JSSC 2024第3期Power Management65nm

FreFlex: A High-Performance Processor for Convolution and Attention Computations via Sparsity-Adaptive Dynamic Frequency Boosting Sadhana

FreFlex处理器通过稀疏自适应动态频率调制和二维脉动阵列提升卷积和注意力计算的能效和性能。

160 GOPS/s/mm², 1.1 GHz, 0.6–1.0 TOPS/W

AI加速器稀疏性动态频率调制卷积计算注意力计算

▸创新点1：稀疏自适应动态频率调制（SA-DFM）是一种系统级创新，通过动态调整时钟频率以匹配输入数据的稀疏性，从而在保持功耗预算的同时提升性能。该方法在无稀疏性时仅增加7%的功耗，而在高稀疏性下可实现1.8倍的性能提升。

▸创新点2：二维脉动阵列处理单元是一种电路创新，优化了卷积和注意力计算的数据流，通过并行处理和数据重用提高了计算效率。该设计在65nm CMOS工艺下实现了1.1 GHz的最大频率和160 GOPS/s/mm²的性能密度。

▸创新点3：利用稀疏性提升性能是一种方法创新，通过实时统计输出层的零元素数量来预测下一层的稀疏性，从而动态调整硬件资源。这一方法在0.6-1.0 TOPS/W的能效范围内显著提升了计算效率。
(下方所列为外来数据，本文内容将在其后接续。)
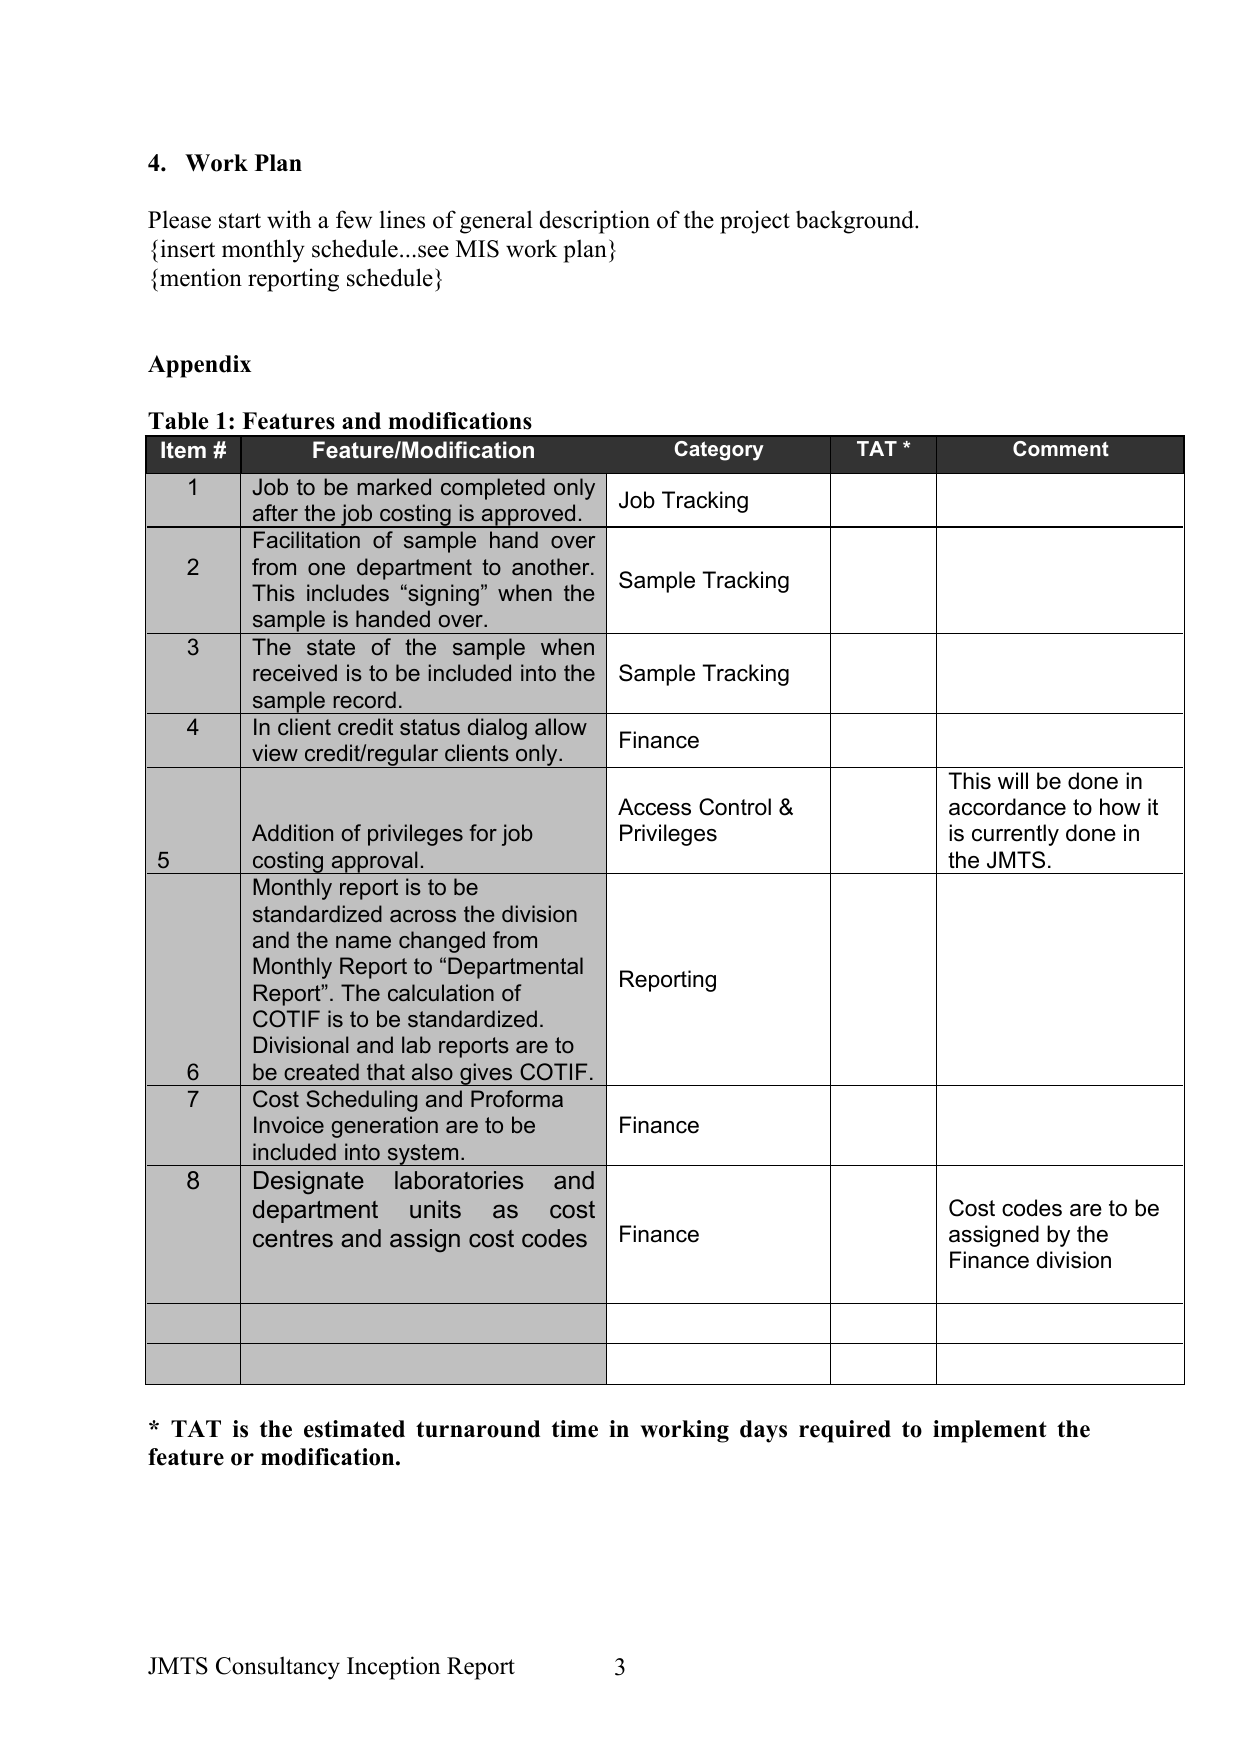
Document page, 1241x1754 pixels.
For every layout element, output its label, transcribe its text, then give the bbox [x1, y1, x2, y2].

text Table 1: Features and modifications [148, 406, 1093, 435]
table_cell [831, 1166, 936, 1303]
list Work Plan [148, 148, 1093, 176]
text {mention reporting schedule} [148, 263, 1093, 291]
table_cell Finance [607, 1166, 830, 1303]
table_cell Addition of privileges for job costing approval. [241, 768, 606, 873]
text {insert monthly schedule...see MIS work plan} [148, 234, 1093, 263]
table_cell In client credit status dialog allow view credit/regular clients only. [241, 714, 606, 767]
table_cell [937, 873, 1184, 1085]
table_cell Sample Tracking [607, 634, 830, 713]
table_header Item # [147, 437, 240, 473]
table_cell Finance [607, 1086, 830, 1165]
table_cell This will be done in accordance to how it is currently done in the JMTS. [937, 767, 1184, 873]
table_cell [146, 1303, 240, 1343]
table_cell [831, 634, 936, 713]
table_cell 5 [146, 767, 240, 873]
table_cell Finance [607, 714, 830, 767]
table_cell Sample Tracking [607, 528, 830, 633]
table_cell 3 [146, 633, 240, 713]
table_cell 1 [146, 474, 240, 526]
table_cell [937, 713, 1184, 767]
table_header Category [607, 437, 830, 473]
table_cell [937, 1303, 1184, 1343]
table_cell Job Tracking [607, 474, 830, 526]
table_cell Job to be marked completed only after the job costing is approved. [241, 474, 606, 526]
table_cell [937, 474, 1184, 526]
table_cell Access Control & Privileges [607, 768, 830, 873]
table_cell [937, 633, 1184, 713]
table_cell Cost Scheduling and Proforma Invoice generation are to be included into system. [241, 1086, 606, 1165]
table_cell [831, 1344, 936, 1384]
table_header Comment [937, 437, 1183, 473]
table_cell Facilitation of sample hand over from one department to another. This includes “signing” when the sample is handed over. [241, 528, 606, 633]
table_header Feature/Modification [242, 437, 607, 473]
table_cell [607, 1304, 830, 1343]
text * TAT is the estimated turnaround time in working days required to implement the feature or modification. [148, 1414, 1093, 1471]
table_cell 6 [146, 873, 240, 1085]
table_cell [831, 874, 936, 1085]
table_cell Reporting [607, 874, 830, 1085]
table_cell [831, 528, 936, 633]
table_cell [831, 1086, 936, 1165]
table_cell [831, 714, 936, 767]
table_cell [831, 1304, 936, 1343]
table_cell Monthly report is to be standardized across the division and the name changed from Monthly Report to “Departmental Report”. The calculation of COTIF is to be standardized. Divisional and lab reports are to be created that also gives COTIF. [241, 874, 606, 1085]
text Appendix [148, 349, 1093, 378]
table_cell The state of the sample when received is to be included into the sample record. [241, 634, 606, 713]
table_cell Cost codes are to be assigned by the Finance division [937, 1165, 1184, 1303]
table_cell 7 [146, 1085, 240, 1165]
table_cell 4 [146, 713, 240, 767]
table_cell [831, 474, 936, 526]
table_cell [241, 1344, 606, 1384]
table_cell 2 [146, 526, 240, 633]
table_cell [937, 1085, 1184, 1165]
table_cell Designate laboratories and department units as cost centres and assign cost codes [241, 1166, 606, 1303]
table_cell [146, 1343, 240, 1384]
table_header TAT * [831, 437, 936, 473]
table_cell [937, 526, 1184, 633]
table_cell [241, 1304, 606, 1343]
table_cell [937, 1343, 1184, 1384]
table_cell [831, 768, 936, 873]
text Please start with a few lines of general description of the project background. [148, 205, 1093, 234]
table_cell [607, 1344, 830, 1384]
table_cell 8 [146, 1165, 240, 1303]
▸创新点4：硅原型验证展示了该设计的实际可行性，在65nm CMOS节点上实现了高能效（0.6-1.0 TOPS/W）和高性能（160 GOPS/s/mm²），为稀疏计算硬件提供了可扩展的解决方案。

Abstract

A high degree of sparsity in machine learning (ML) models has been highlighted as a significant opportunity to improve energy and delay efficiencies by skipping the computation of zero elements in operands. Despite the potential, its unstructured positions of zeros and a wide range of sparsity make it challenging to exploit this nature in hardware implementations that are often built on regular structures. To address these challenges, this article presents a low-power and high-performance AI accelerator, the so-called FreFlex, via sparsity-adaptive dynamic frequency modulation (SA-DFM) conjointly with the proposed processing element (PE) in a 2-D systolic array. The sparsity of each layer is determined by counting zero elements from the output while the layer is being computed. Then, the clock frequency is optimally modulated based on the sparsity level obtained from the previous layer’s output, which becomes an input of the next layer. The unused power slack due to the sparsity is exploited to boost performance while fully using the power budget. The proposed technique achieves up to 1.8 × performance improvement by exploiting the sparsity while incurring less than 7% power overhead, even when there is no sparsity. The silicon prototype, fabricated in a 65-nm CMOS node, demonstrates 0.6–1.0-TOPS/W efficiency for convolution and attention computations, with a performance of 160 GOPS/s/mm 2 with a maximum frequency of 1.1 GHz.